In response to one of the most refreshing conversations I've read on the tubes in quite some time (starts here, continues in subsequent posts):
Dear David and Stephen,
Perhaps I've missed some of the multi-year conversation you've been having (do you even bother to link to each any more?), but I can’t help wondering why you both seem to ignore k12 and the potential power they have in helping you both gain the leverage you’re clamoring for with regard to the adoption of open textbooks. Can you please help me understand why – as you see it – the key to this venture is that things must first take hold in higher ed?

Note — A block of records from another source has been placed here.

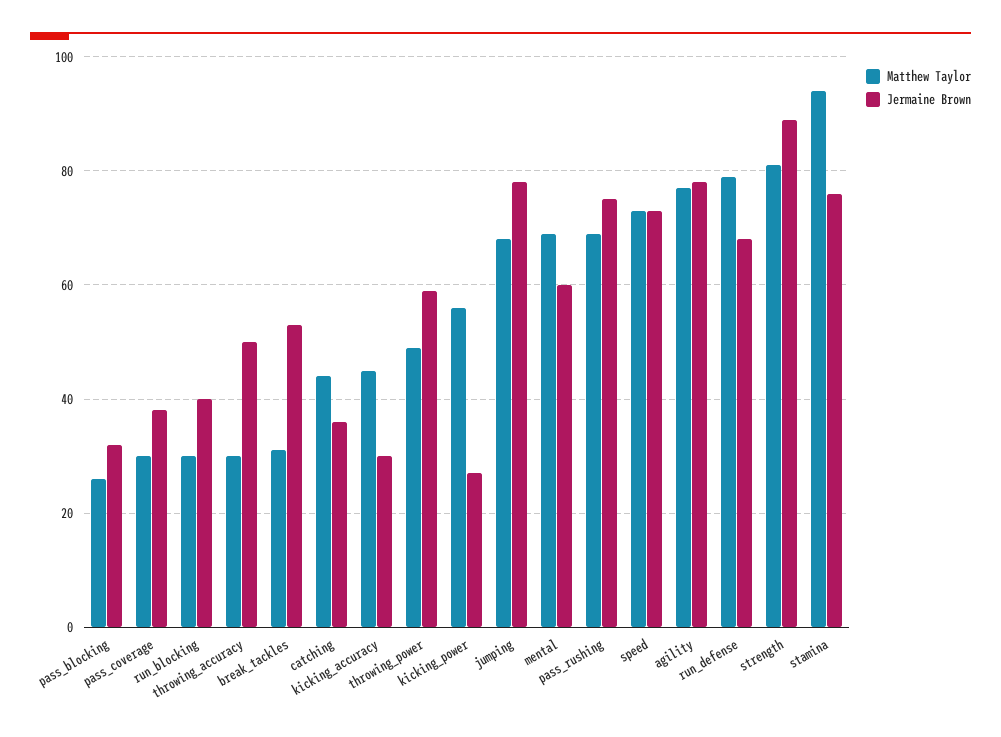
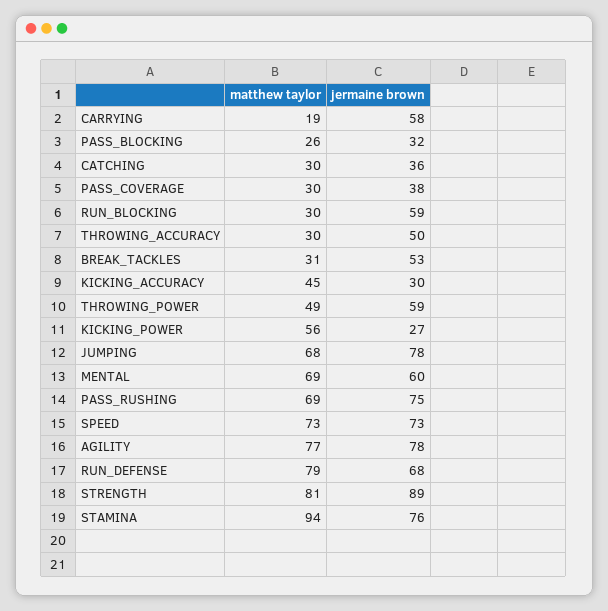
  {
    "Matthew Taylor": {
      "pass_blocking": 26,
      "pass_coverage": 30,
      "run_blocking": 30,
      "throwing_accuracy": 30,
      "break_tackles": 31,
-     "catching": 45,
+     "catching": 30,
      "kicking_accuracy": 45,
      "throwing_power": 49,
      "kicking_power": 56,
      "jumping": 68,
      "mental": 69,
      "pass_rushing": 69,
      "speed": 73,
      "agility": 77,
      "run_defense": 79,
      "strength": 81,
-     "stamina": 94
+     "stamina": 94,
+     "CARRYING": 19
    },
    "Jermaine Brown": {
      "pass_blocking": 32,
      "pass_coverage": 38,
-     "run_blocking": 40,
+     "run_blocking": 59,
      "throwing_accuracy": 50,
      "break_tackles": 53,
      "catching": 36,
      "kicking_accuracy": 30,
      "throwing_power": 59,
      "kicking_power": 27,
      "jumping": 78,
      "mental": 60,
      "pass_rushing": 75,
      "speed": 73,
      "agility": 78,
      "run_defense": 68,
      "strength": 89,
-     "stamina": 76
+     "stamina": 76,
+     "CARRYING": 58
    }
  }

Surely there must exist some progressive district(s) out there willing (financially forced?) to take a gamble on what many of us see as a very possible future for textbook creation and distribution. Or is it really a gamble? Frankly, to me it appears to be one of the best options out there. For I see the creation of open textbooks – by the very teachers that will be using them – as a way for teachers to finally get the textbook they’ve been hoping for. Not the text that teachers must endure, but the one that they collaboratively fashion. Furthermore, with the kinds of budget cuts that have been forced upon k12 schools world-wide, their leaders would be foolish to not want to support an initiative that will dramatically decease costs in the long run.
With this in mind, I now beg you to tell me:
Aren’t teachers hired because of their abilities to create an effective learning environment (and aren’t districts tightening the belt)?
Then why shouldn’t schools take a year off of textbook buying and put that money into the creation of open texts? With that money, districts could pay the best of their teachers to begin the process – not really with money, though, but with time. Time to create, time to share, time to collaborate.
In time, I have every confidence that the quality of open textbooks will greatly surpass that of their commercial competitors – and as k12 students come to expect the flexibility that only open textbooks can provide, surely they’ll come to demand them in higher ed, as well.
Or is student demand simply not enough to get some of the more stubborn professors to budge?